MANNING, S.C. (AP) - It is now up to a judge to decide whether to grant a new trial for a black 14-year-old electrocuted 70 years ago for the slaying of two white girls.
Judge Carmen Mullen held a two-day hearing last month in the case of George Stinney Jr., who was put to death following a 1944 trial in Clarendon County. He was the youngest person executed in the United States in the past 100 years.
On Monday, final arguments in the case were filed with the court. Late last week, a friend of the court brief was filed by the South Carolina Conference of the National Association for the Advancement of Colored People.
“Put simply, the present case presents an egregious miscarriage of justice caused by the confluence of time, geography and a racial climate that would not be permitted today,” attorney Joseph McCulloch Jr. wrote on behalf of the civil rights organization.
During the original trial in the days of segregation, Stinney’s white lawyer called no witnesses and did not cross-examine any witnesses. A civil case lawyer, he was running to be a legislator at a time when almost all voters were white.
Stinney was condemned after a trial that took less than a day and no record of his confession was ever kept.

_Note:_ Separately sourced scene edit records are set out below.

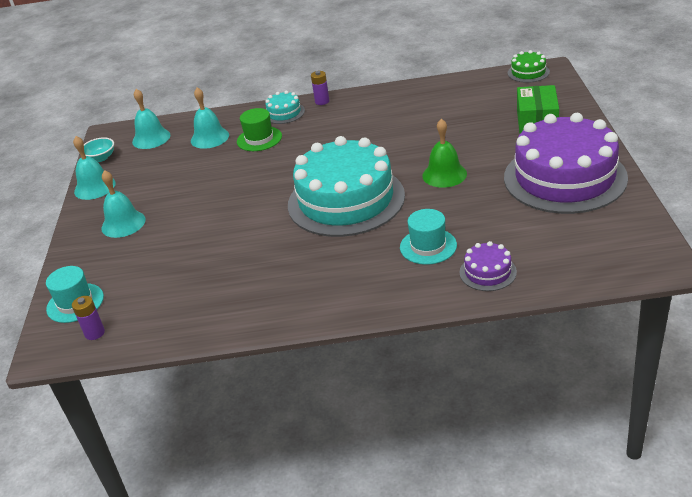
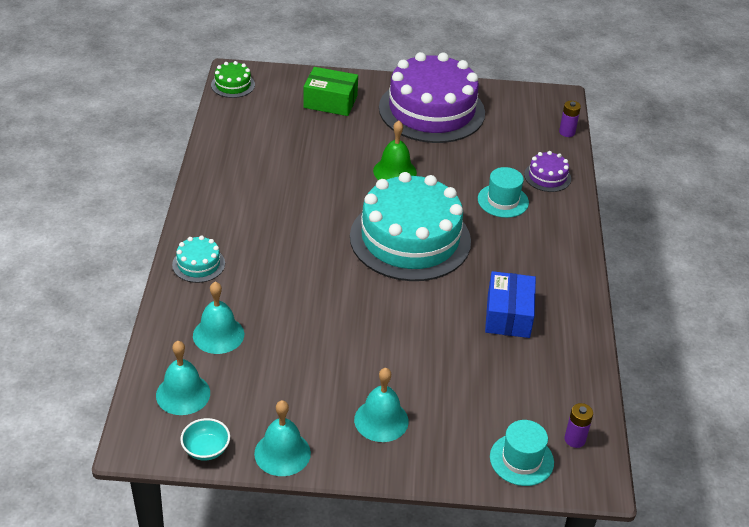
camera: 90 degrees left, 5 degrees up
green hat [237,108,282,151] -> none
purple battery [311,71,330,105] -> purple battery moved to [559,101,581,137]
none -> blue box [485,271,536,338]

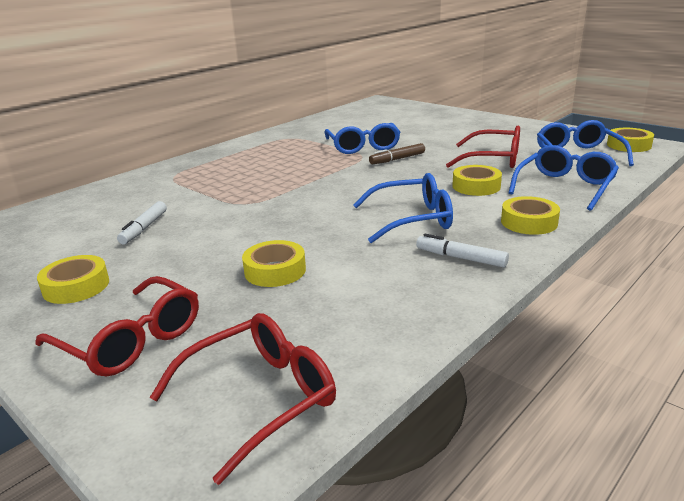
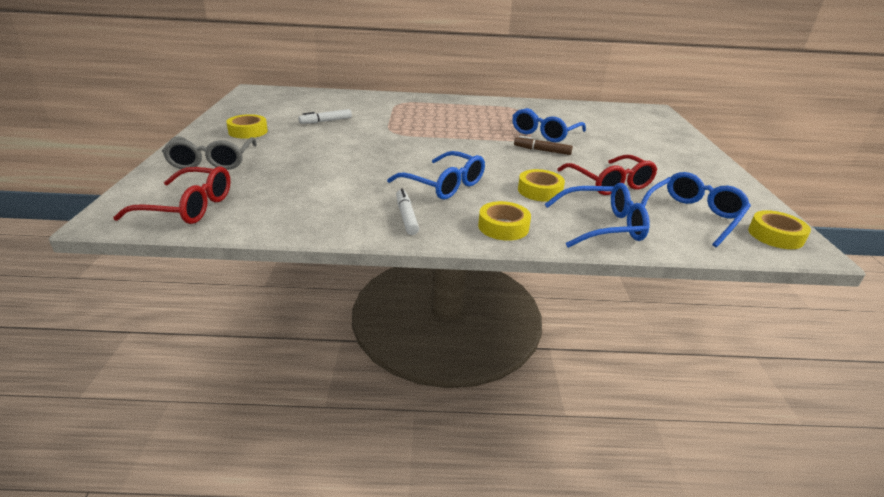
camera: 45 degrees right, 5 degrees up
red glasses [35,276,199,376] -> grey glasses [162,136,257,170]
yellow tape [242,240,306,287] -> none

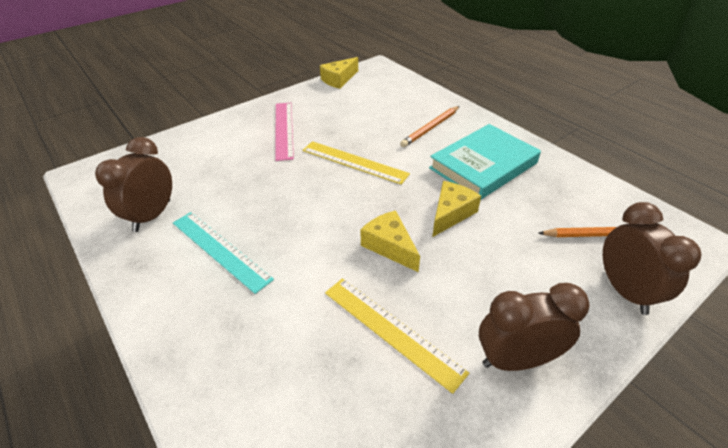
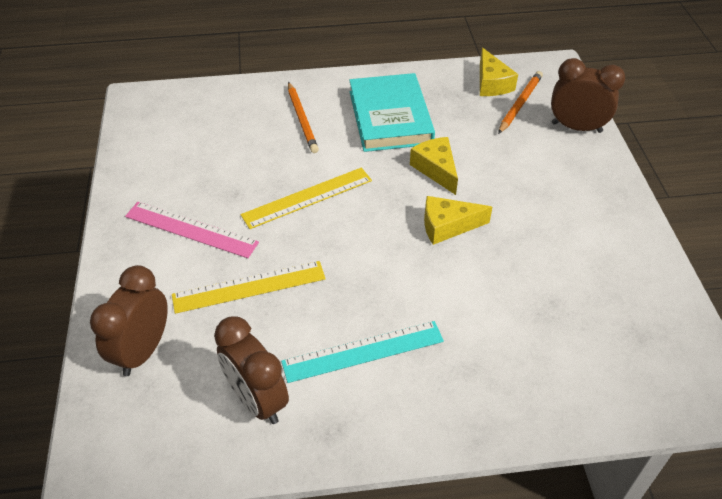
camera: 60 degrees left, 5 degrees up
yellow cheese [320,57,358,89] -> yellow cheese moved to [480,47,518,96]
yellow ruler [325,278,469,394] -> yellow ruler moved to [172,261,326,314]
brown clock [479,283,590,371] -> brown clock moved to [90,265,168,376]

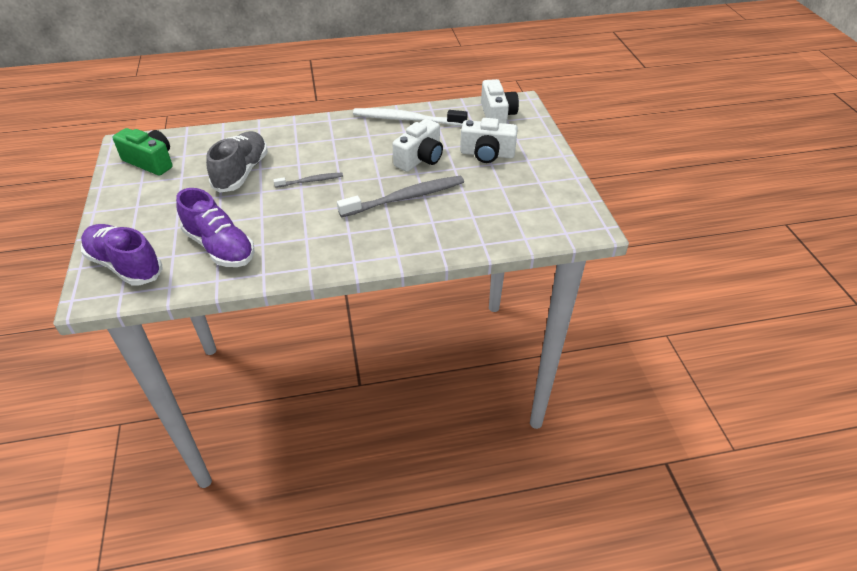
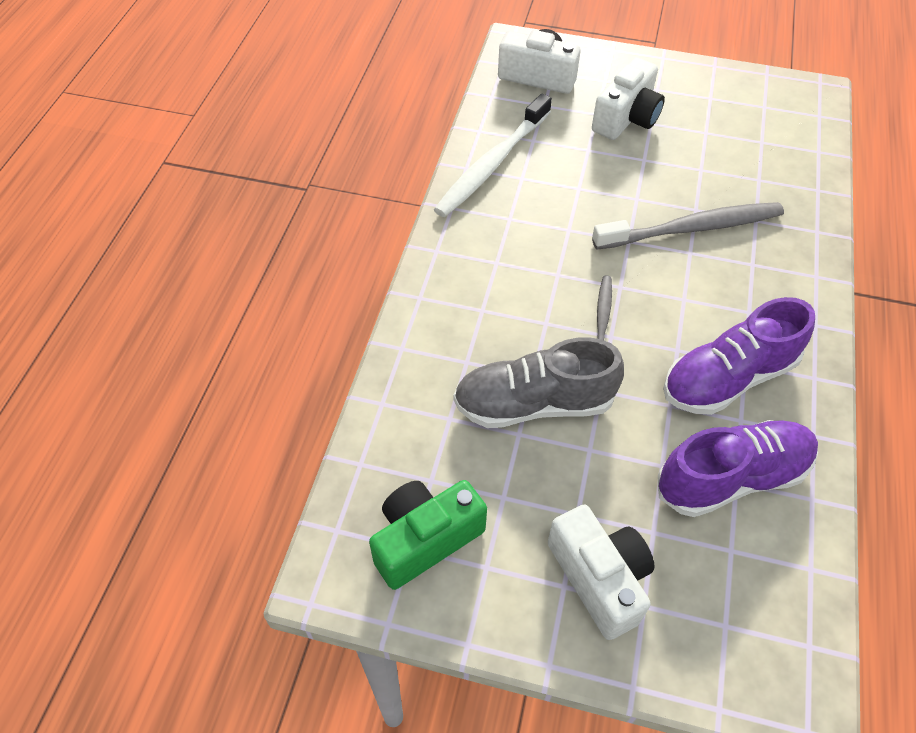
camera: 65 degrees left, 10 degrees up
purple shoe [81,224,162,285] -> purple shoe moved to [663,297,815,415]
grey shoe [206,131,268,193] -> grey shoe turned 45 degrees counterclockwise [453,337,624,428]
grey toothbrush [337,176,464,217] -> grey toothbrush turned 75 degrees clockwise [592,202,784,250]
white camera [392,119,443,172] -> white camera moved to [548,504,655,640]

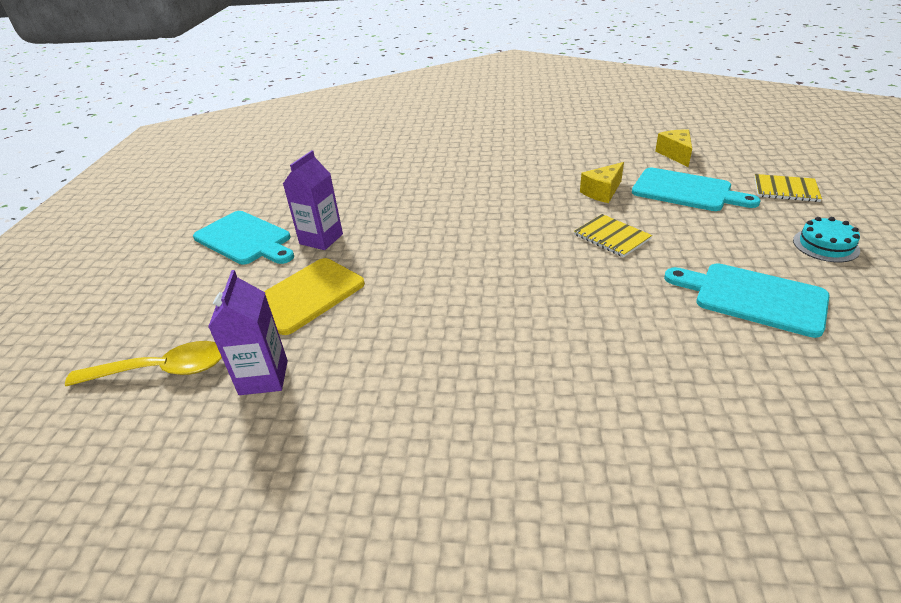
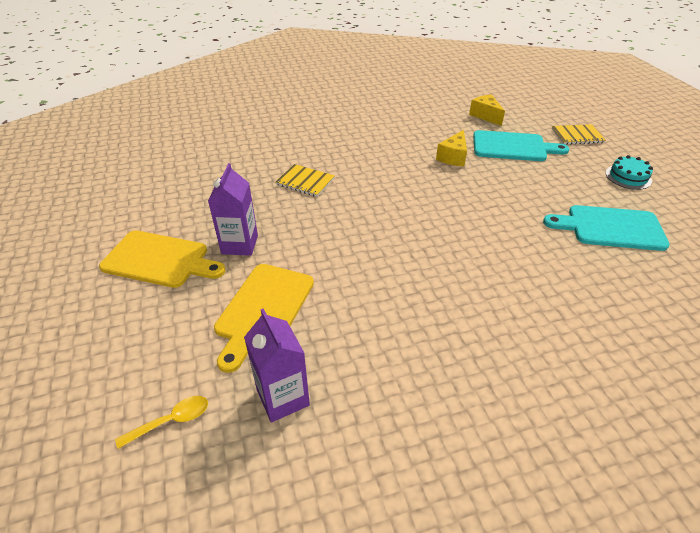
camera: 25 degrees left, 5 degrees up
yellow spoon [65,341,222,386] -> yellow spoon [115,396,208,449], size x0.57
turquoise cutting board [193,211,294,264] -> yellow cutting board [99,230,226,288]
yellow notebook [574,214,652,257] -> yellow notebook moved to [275,164,335,197]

The electrodes from the electric chair were too big to fit on his leg, according to newspaper articles at the time.
In documents filed after last month’s hearing, Solicitor Ernest “Chip” Finney III, the son of South Carolina’s first black chief justice, argued Stinney’s attorneys this time failed to prove his due-process rights were violated and the state “has not heard a reasonable explanation for the nearly 70-year delay in seeking this relief.”
He also argued that the circuit court, where the hearing was held, “may not be the appropriate venue to gain the relief sought,” and the case should have been brought before the state Supreme Court.
In a response brief filed with the Clarendon County Clerk of Court on Monday, Stinney attorney Miller Shealy wrote that the boy’s confession was most likely coerced and so was inadmissible at trial.
“The egregiousness of the state’s conduct in procuring and admitting into evidence the alleged confession is further amplified by the fact that Stinney was only 14 years old - a minor by law in 1944,” he wrote.
He also wrote that the lower court is the proper place to seek a new trial because there was no appeal to the Supreme Court following Stinney’s conviction.
Finney said Monday that he had not yet read the filings by Stinney’s attorneys but would likely not file another brief. The judge has not indicated when she may rule.
Writing on behalf of the NAACP, McCulloch contended that vacating the conviction does not exonerate Stinney of the charge against him.
But he wrote it can “demonstrate to the public that remedial action in the fact of injustice is always timely.”
He added: “Vacating the verdict can also serve as a symbolic recognition of the unfairness of the trial procedure in this case and that justice, even in 1944, demanded more.”